[Stored items]
━━━━━━━━

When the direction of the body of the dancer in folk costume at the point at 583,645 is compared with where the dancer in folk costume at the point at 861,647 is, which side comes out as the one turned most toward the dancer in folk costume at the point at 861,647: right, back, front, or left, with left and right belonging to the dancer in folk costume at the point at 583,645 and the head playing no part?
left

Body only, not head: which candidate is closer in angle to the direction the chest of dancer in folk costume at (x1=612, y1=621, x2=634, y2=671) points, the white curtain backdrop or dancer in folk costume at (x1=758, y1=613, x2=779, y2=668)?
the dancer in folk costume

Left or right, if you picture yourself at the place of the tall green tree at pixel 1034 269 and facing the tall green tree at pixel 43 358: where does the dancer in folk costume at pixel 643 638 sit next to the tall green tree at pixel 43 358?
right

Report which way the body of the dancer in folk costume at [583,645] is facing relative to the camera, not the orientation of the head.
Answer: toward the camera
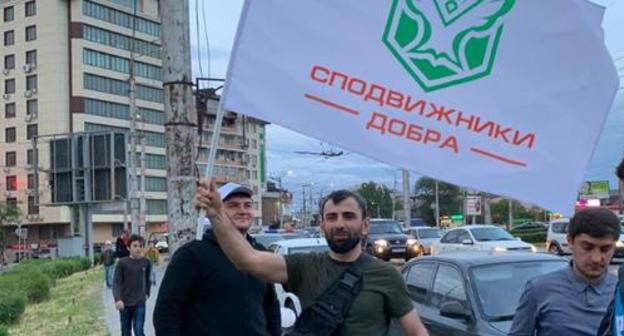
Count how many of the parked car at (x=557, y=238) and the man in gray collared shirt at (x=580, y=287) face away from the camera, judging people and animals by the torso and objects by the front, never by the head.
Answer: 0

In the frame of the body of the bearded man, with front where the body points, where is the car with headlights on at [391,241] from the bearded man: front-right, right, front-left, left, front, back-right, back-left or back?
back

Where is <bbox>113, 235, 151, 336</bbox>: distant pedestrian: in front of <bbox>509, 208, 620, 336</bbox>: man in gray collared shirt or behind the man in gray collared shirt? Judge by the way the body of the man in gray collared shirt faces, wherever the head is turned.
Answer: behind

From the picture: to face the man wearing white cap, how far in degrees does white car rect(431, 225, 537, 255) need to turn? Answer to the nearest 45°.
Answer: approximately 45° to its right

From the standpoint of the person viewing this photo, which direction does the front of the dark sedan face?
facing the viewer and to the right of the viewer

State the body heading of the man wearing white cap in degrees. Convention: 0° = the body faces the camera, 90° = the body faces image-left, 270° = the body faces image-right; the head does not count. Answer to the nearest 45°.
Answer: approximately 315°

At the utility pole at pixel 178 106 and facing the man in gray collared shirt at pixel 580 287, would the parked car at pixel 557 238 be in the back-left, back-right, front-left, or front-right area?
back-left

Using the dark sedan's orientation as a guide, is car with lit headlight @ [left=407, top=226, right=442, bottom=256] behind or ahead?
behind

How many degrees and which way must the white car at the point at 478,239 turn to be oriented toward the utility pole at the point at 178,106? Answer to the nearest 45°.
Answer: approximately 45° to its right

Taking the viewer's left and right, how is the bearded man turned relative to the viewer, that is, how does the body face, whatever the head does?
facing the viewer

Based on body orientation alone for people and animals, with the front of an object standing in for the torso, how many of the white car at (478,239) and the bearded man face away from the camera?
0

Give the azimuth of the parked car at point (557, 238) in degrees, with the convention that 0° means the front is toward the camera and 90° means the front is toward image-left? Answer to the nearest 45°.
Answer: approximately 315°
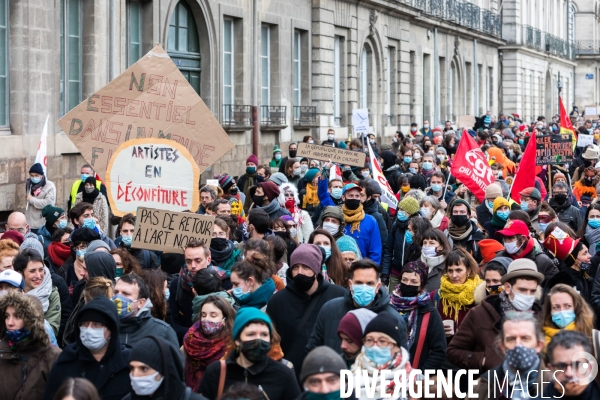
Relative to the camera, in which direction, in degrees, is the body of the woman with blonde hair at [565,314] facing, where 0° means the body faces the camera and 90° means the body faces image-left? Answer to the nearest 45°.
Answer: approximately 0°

━━━━━━━━

Task to complete:
Convert the records into a two-column CSV with the headers text and answer, one row per record, starting at the line that has "Based on body" and continuing through the end of the records. Put each field in quotation marks, replace line breaks with spaces, and leave the pictures out.

Exercise response:
text,answer
"Based on body orientation alone for people and animals, with the front of an object standing in for the torso, how many of the white car at (478,239) and the bearded man face away from the camera?","0"
"Give the azimuth of the parked car at point (557, 238) in degrees, with the convention that 0° means the front is toward the camera and 90° means the front is toward image-left? Answer to the nearest 45°. Answer:","approximately 315°"
"Relative to the camera, in which direction, in degrees, is the body of the woman with blonde hair at [565,314] facing, where 0° means the body faces the camera and 90° means the body faces image-left? Answer to the nearest 45°. Answer:","approximately 0°"